____ DATA LISTING

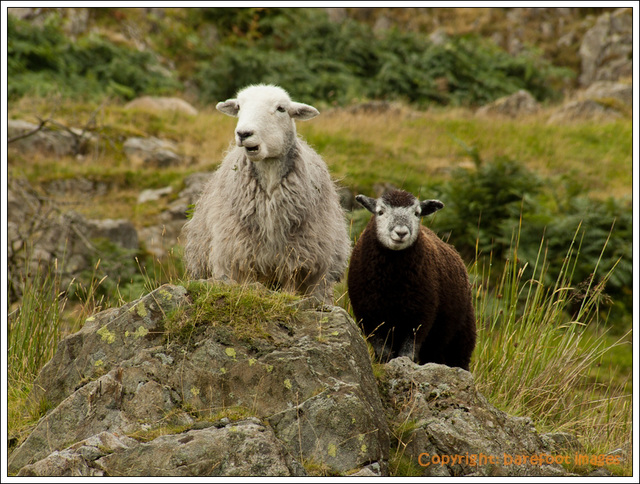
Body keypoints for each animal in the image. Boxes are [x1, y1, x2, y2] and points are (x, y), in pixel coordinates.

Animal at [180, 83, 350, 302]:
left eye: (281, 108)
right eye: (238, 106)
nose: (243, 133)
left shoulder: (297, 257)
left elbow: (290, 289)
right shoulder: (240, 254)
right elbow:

________
____ DATA LISTING

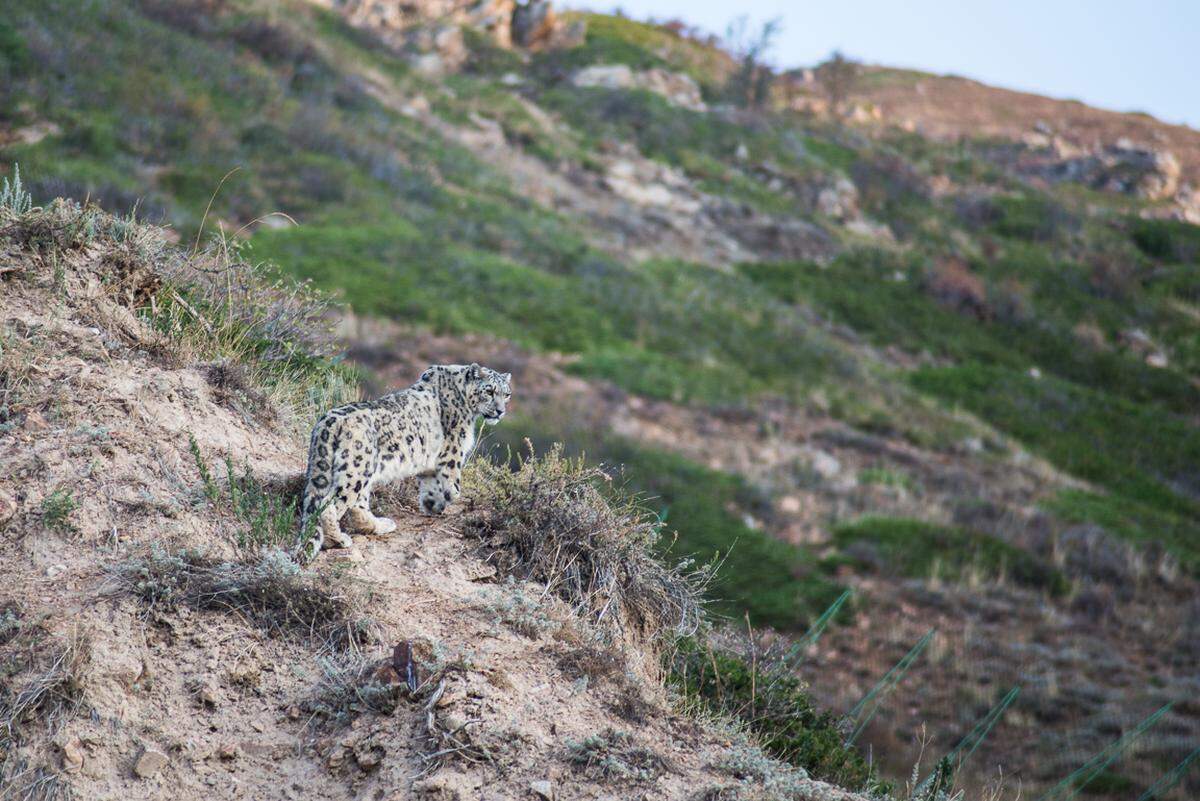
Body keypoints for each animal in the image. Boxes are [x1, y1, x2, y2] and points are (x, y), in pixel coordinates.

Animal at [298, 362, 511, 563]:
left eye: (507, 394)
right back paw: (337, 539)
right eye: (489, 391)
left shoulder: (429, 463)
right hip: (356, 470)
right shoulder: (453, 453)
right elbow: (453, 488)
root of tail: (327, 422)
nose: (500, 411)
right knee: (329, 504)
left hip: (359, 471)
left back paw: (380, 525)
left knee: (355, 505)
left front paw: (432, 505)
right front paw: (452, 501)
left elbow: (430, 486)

________
____ DATA LISTING

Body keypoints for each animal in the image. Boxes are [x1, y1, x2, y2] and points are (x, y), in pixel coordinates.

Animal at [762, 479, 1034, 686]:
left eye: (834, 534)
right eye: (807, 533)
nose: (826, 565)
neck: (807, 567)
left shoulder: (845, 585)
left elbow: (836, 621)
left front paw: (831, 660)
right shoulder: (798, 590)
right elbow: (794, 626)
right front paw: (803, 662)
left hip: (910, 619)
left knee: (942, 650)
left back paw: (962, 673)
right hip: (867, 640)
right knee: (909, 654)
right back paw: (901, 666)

________

Wherever the line holding "right shoulder: (453, 453)" falls in the entries above, copy exactly from it through the line holding "left elbow: (430, 486)", inclusive, and add nothing.

#### RESULT OF THE EXERCISE
right shoulder: (453, 453)
right elbow: (453, 488)
root of tail: (327, 422)
nose: (500, 411)
right knee: (329, 504)
left hip: (359, 471)
left back paw: (380, 525)
left knee: (355, 505)
left front paw: (432, 505)
right front paw: (452, 501)
left elbow: (430, 486)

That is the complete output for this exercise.